In the US, professional groups are focusing on providing medical help to the victims. For instance, Dr S. Balasubramaniam, chairman of the Trauma Subcommittee for the Association of American Physicians from India (aapi), is rushing to Gujarat to tackle what he thinks is the inevitable next phase—outbreak of an epidemic. "We're trying to tackle infectious diseases like typhoid, cholera, hepatitis," he says. (The aapi has also written letters to its 30,000-strong members for cash donations.) Balasubramaniam is worried the beleaguered Gujarat and central governments have done little to combat the outbreak of epidemics. "I hope they're not putting immunisation on the backburner. Or we can lose more lives than in the earthquake." The aapi is trying to organise the delivery of specialised medical equipment, such as an automated immunisation gun, which can immunise 100 people an hour, as against the 20 immunisations a nurse can do in an hour. "There's no needle, no contamination; you press the trigger and deliver the right amount," says Balasubramaniam. The price though, is prohibitive with each dose costing $25. Fortunately, several pharmaceutical companies have promised medical supplies at cost price.And couriers such as the United Postal Service have guaranteed free delivery of supplies for the aapi.

Assistance for the quake victims isn't confined to the Indian community. Says Nitin Vora, former president of New York's Jackson Heights Merchants Association, which expects to raise $50,000 soon, "We all contributed and are trying to raise funds from Pakistanis and Bangladeshis too. They share our grief. We told them to leave politics aside. This isn't about politics, it's about humanity. They all agree."

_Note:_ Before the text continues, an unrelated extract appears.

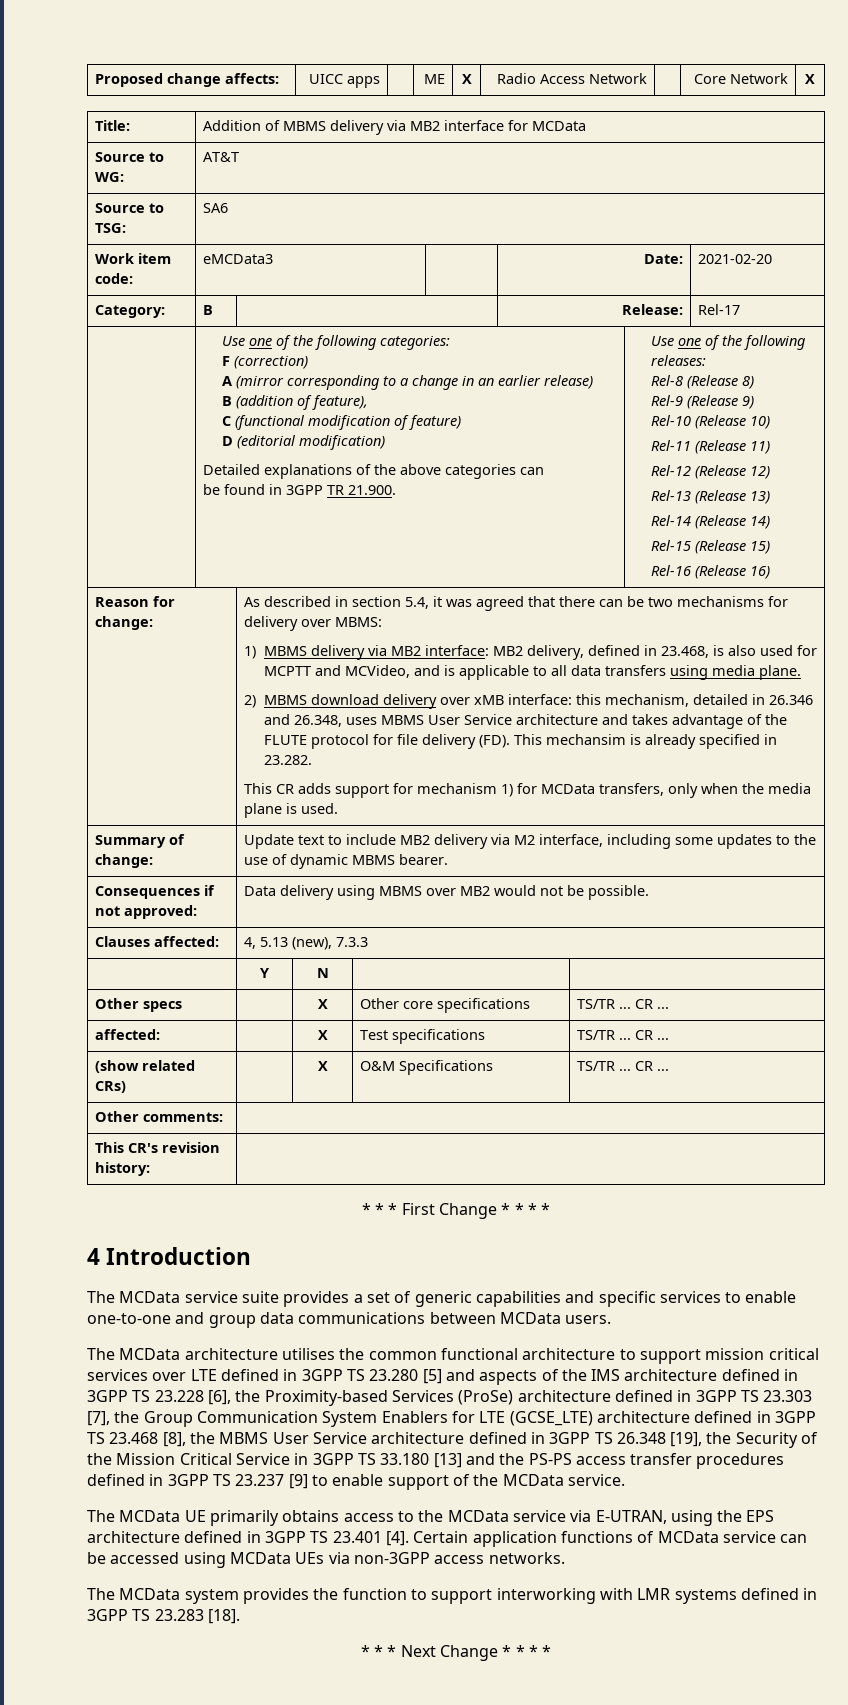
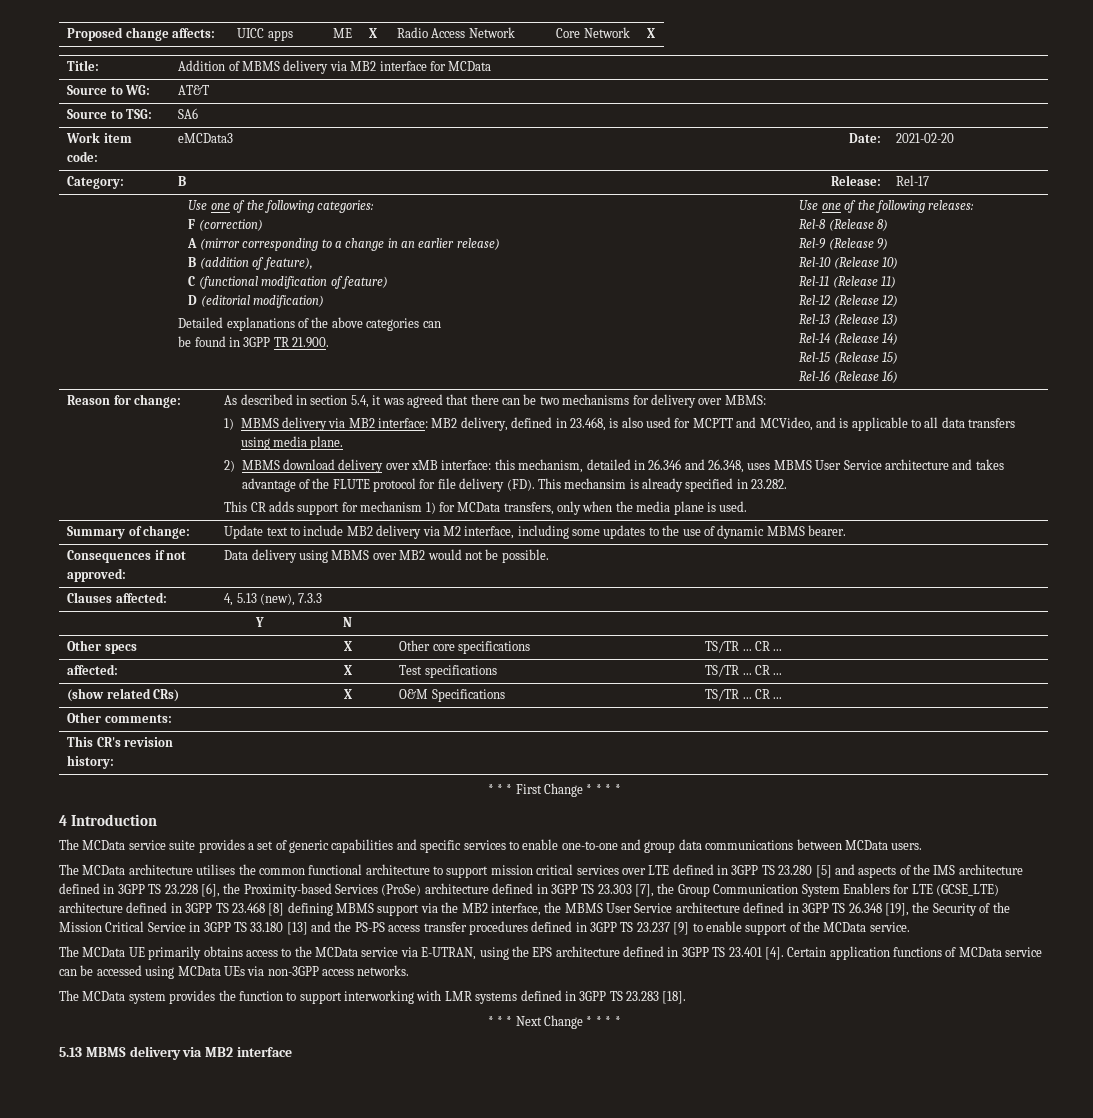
[162,1432,186,1447] [8], -> [268,902,541,916] [8] defining MBMS support via the MB2 interface,
(552, 1651) none -> [59,1046,292,1060] // 5.13 MBMS delivery via MB2 interface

But perhaps the largest fundraiser in the US is the baps Care International, affiliated to baps (Bochasanwasi Shree Akshar Purushottam Swaminarayan Sanstha). Apart from personal contributions, baps Care has also begun approaching corporations for contributions. The organisation, which hopes to collect about $25 million, has been swamped with calls, making Girish Patel, who is overseeing the group's efforts in New York City, gush, "The response is overwhelming."

Among baps's largest contributors is the Asian-American Hotel Owners Association—whose members collectively run 17,000 hotels in the US, representing one-third of all hotels—which has donated $25,000 to the relief efforts. The Association responded with alacrity as it has a substantial number of Gujarati members. But many fear their donations might fall into the wrong hands. "People tell us, 'If you're giving it to the government we won't give,'" says Chandrakant Patel of the Gujarati Samaj in New York, which has so far raised $35,000 and expects to touch $200,000. "We won't send it directly to the Gujarat government," Patel explains, "but make personal arrangements to give it to a charitable organisation."

The Indian Development Relief Fund's method of raising funds is simple. "Everyone should donate a day's income," says Vijay Shrivastava, who represents the group's Atlanta operations. So far, the group, with volunteers in 15 states, has raised $20,000 via its website (www.idrf.org) and personal campaigns. With help pouring in from around the world, there seems to be a sliver of hope for the shattered people of Gujarat.